Abu Hanifah memegangi riwayat orang-orang yang kepercayaan dan menjauhkan diri dari keburukan dan memperhatikan muamalat manusia dan adat serta ‘urf mereka itu, beliau memegangi Qiyas. Kalau tidak baik dalam suatu masalah didasarkan qiyas, beliau memegangi istihsan selama yang demikian itu dapat dilakukan, kalau tidak beliau berpegang kepada adat dan ‘urf . Berdasarkan keterangan diatas metode istimbath hukum Imam Abu Hanifah didasarkan tujuh hal pokok yaitu:

a.       Al Quran, merupakan pilar utama syariat dan sumber dari segala sumber hukum. b.

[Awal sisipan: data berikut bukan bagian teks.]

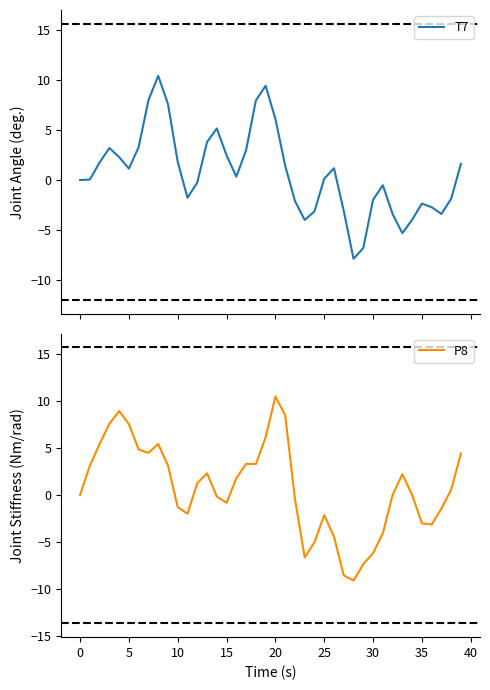

What is the sum of all P8 values?

28.8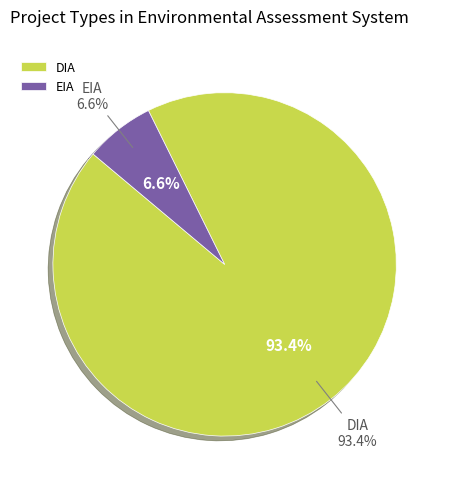

Rank the categories by value from highest to lowest.

DIA, EIA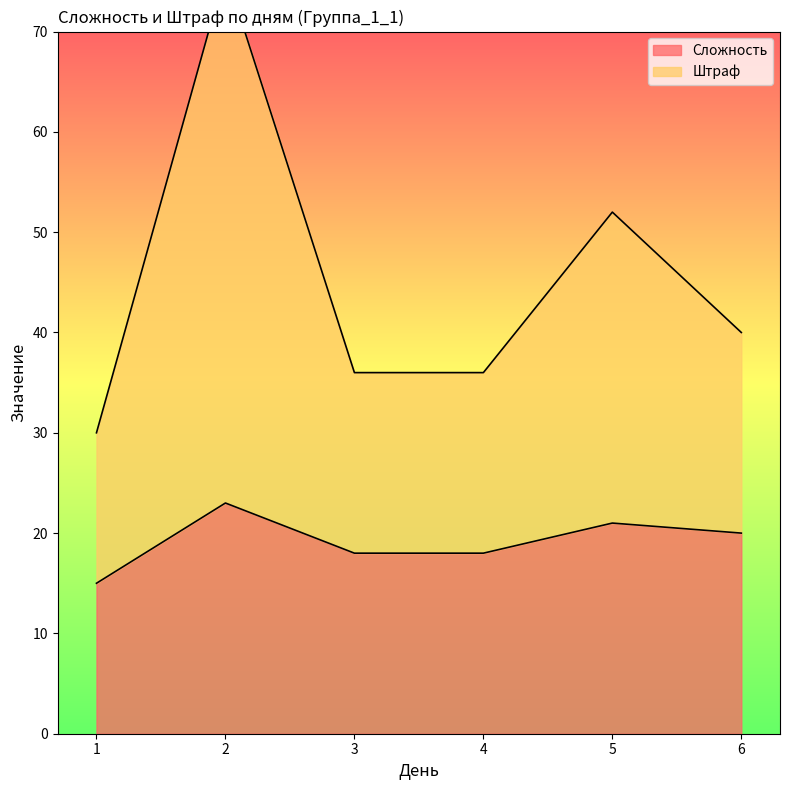

Reading left to right, what are all the values shown in this chart?

Сложность: 15	23	18	18	21	20
Штраф: 30	76	36	36	52	40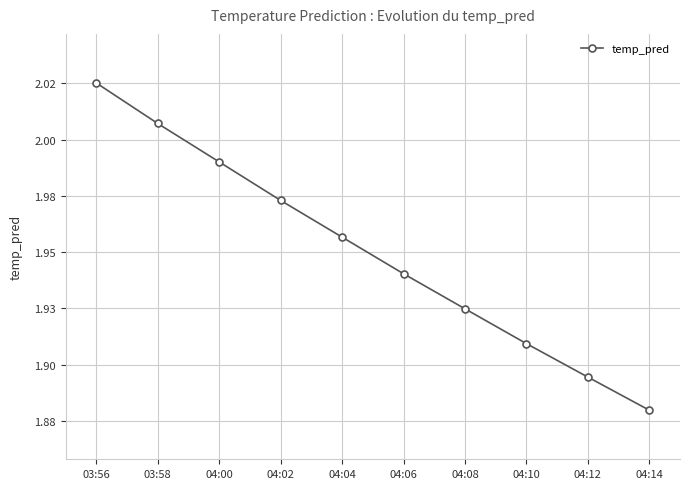

What is the average value?

2.0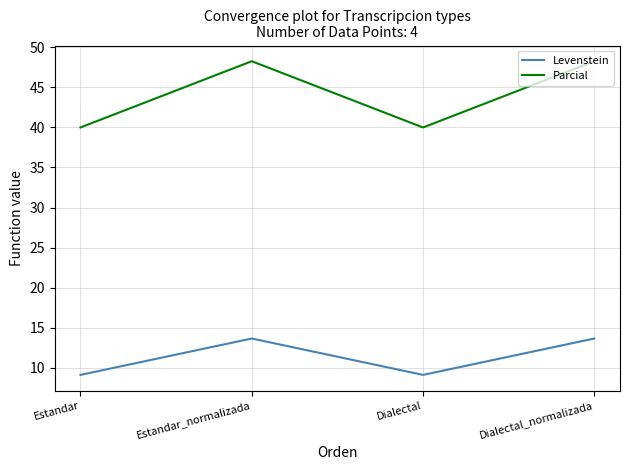

How many lines are shown in the chart?

2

Sunnah, Imam Abu Hanifah sangat selektif dalam penerimaan hadis, dia hanya berpegang kepada keabsahan riwayat. Pada prinsipnya Abu Hanifah tidak menerima hadis Rasulullah SAW, kecuali jika diriwayatkan oleh sekelompok orang yang kolektif, atau para ahli fiqh sepakat mengamalkan.

b.      Sunnah, Imam Abu Hanifah sangat selektif dalam penerimaan hadis, dia hanya berpegang kepada keabsahan riwayat. Pada prinsipnya Abu Hanifah tidak menerima hadis Rasulullah SAW, kecuali jika diriwayatkan oleh sekelompok orang yang kolektif, atau para ahli fiqh sepakat mengamalkan

c.        Perkataan Sahabat Perkataan sahabat memperoleh posisi kuat dalam pandangan imam Abu Hanifah, karena menurutnya mereka adalah orang yang langsung membawa ajaran Rasulullah SAW sesudah beliau wafat, pengetahuan dan pernyataan keagamaan mereka lebih dekat kepada kebenaran, karena meraka tahu sebab-sebab turunnya ayat-ayat al Quran serta bagaimana kaitannya dengan hadis-hadis Rasulullah SAW.

d.       Qiyas

Karena Imam Abu Hanifah sangat selektif dalam penerimaan hadis, maka konsekunsinya logisnya sangat luas dalam pemakaian qiyas. Apabila suatu persoalan belum ada ketentuan hukumnya dalam al Quran dan sunnah dan perkataan sahabat, maka imam Abu Hanifah menggunakan qiyas sebagai salah satu metode penetapan hukum.

e.       Istihsan Imam Abu Hanifah berpendapat bahwa kehujjahan istihsan merupakan dalil syara’. Istihsan menurut bahasa berarti menganggap baik suatu, sedangkan menurut istilah ulama’ usul ialah berpindahnya seorang mujahid dari tuntutan qiyas jail (qiyas nyata) kepada qiyas khafi (qiyas samar) atau dari hukum kulli kepada hukum pengecualian, karena ada dalil yang menyebabkan dia mencela akalnya dan memenangkan baginya pemindahan ini.

f.       Urf iatu adat kebiasaan orang-orang Islam dalam suatu masalah tertentu yang tidak disebutkan oleh al quran, sunnah Nabi atau belum ada dalam praktek sahabat.